The results have been a huge help too. My weight has fairly steadily decreased at basically the desired rate. More importantly, when my loss plateaued recently, I continued to decrease in size according to the measuring tape, so I didn’t feel like there was no progress. I am starting to hear from people that see me infrequently that I appear smaller, which is nicer than I’d expected, since I didn’t really feel like I cared that much about the appearance part of it. An entire section of my wardrobe has opened up to me. A suit that I had adjusted to better accommodate my rotund stature a couple of years ago is now a bit loose on me; pants that were snug or wouldn’t even fit now will not stay up without a belt. One of my belts, one that I used to have to suck-in-my-gut-and-tug to get into the first notch, now rests comfortably in the third or fourth notches.

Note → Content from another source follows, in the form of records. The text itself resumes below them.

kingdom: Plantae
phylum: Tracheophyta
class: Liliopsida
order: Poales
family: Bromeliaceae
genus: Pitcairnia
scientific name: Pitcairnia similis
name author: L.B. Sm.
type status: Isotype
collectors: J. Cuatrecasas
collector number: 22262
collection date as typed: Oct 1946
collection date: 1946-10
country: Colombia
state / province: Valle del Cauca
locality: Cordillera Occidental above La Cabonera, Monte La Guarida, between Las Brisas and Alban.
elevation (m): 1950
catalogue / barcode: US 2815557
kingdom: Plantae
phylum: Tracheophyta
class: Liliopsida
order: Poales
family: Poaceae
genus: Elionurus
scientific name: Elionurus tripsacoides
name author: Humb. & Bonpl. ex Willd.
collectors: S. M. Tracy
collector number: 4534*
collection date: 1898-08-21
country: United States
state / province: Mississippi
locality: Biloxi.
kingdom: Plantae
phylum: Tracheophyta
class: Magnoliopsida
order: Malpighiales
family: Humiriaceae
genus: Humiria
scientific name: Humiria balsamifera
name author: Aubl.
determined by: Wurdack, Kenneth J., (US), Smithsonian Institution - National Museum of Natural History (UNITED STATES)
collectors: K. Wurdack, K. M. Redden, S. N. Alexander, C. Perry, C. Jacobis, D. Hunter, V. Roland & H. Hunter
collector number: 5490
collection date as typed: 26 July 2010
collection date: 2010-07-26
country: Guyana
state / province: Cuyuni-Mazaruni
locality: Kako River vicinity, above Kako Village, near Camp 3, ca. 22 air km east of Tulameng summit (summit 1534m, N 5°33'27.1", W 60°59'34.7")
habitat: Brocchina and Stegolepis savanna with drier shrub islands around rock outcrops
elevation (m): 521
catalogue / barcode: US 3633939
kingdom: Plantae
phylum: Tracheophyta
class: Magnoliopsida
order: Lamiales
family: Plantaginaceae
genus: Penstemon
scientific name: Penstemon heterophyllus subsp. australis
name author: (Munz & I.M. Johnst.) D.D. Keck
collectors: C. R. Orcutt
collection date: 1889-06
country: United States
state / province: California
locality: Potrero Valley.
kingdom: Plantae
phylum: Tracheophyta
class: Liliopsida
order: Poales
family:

My most frequently used belt used to have about 2 inches of excess hanging out of it; it now has about 6 inches.
I’m clearly somewhat smaller. That, or somebody is sneaking in and replacing my stuff with bigger stuff, which…well…well played, I suppose.
There’s not a lot to say about the exercise and stress relief parts. I have not brought my stress levels down as much as I probably should have (although I have taken decidedly less involved positions in both Penguicon and ConFusion), and I haven’t really had both time and cash to blow on frivolity like massages. For exercise, I’m still walking several miles per week when I can fit it into my schedule, cycling when I get the time (which is pretty rare) and lifting weights for stamina more than strength. Time has been as much of a factor as anything in that area, but that’s not new material if you know me very well.
So from here, I guess it’s just more of the same. I am going to continue to keep track of things on myfitnesspal, as it’s more convenient and quick to use than was Spark. My calories will continue to get adjusted periodically, and my carbs will rise infrequently as well.
I am really hoping to work out a way to get more exercise in (I really wanna play racquetball again) but with my daughter starting sports after school, my already stretched schedule is going to be pretty screwed. I’m hoping to see at least 30 to 40 more pounds of loss, but at a more reasonable rate, so with luck by next summer things will have tapered off to a natural weight for me. If it doesn’t, though, I’m not going to sweat it.
In all, I’m pretty happy with the way things are going; and that’s important, because as I was explaining to someone a week or so ago, there’s no finish-line on this one. This isn’t a diet, it’s a new version of my diet. I’m making changes that will hopefully last, so it’s important that I am pleased with how things are. That’s really the essential bit.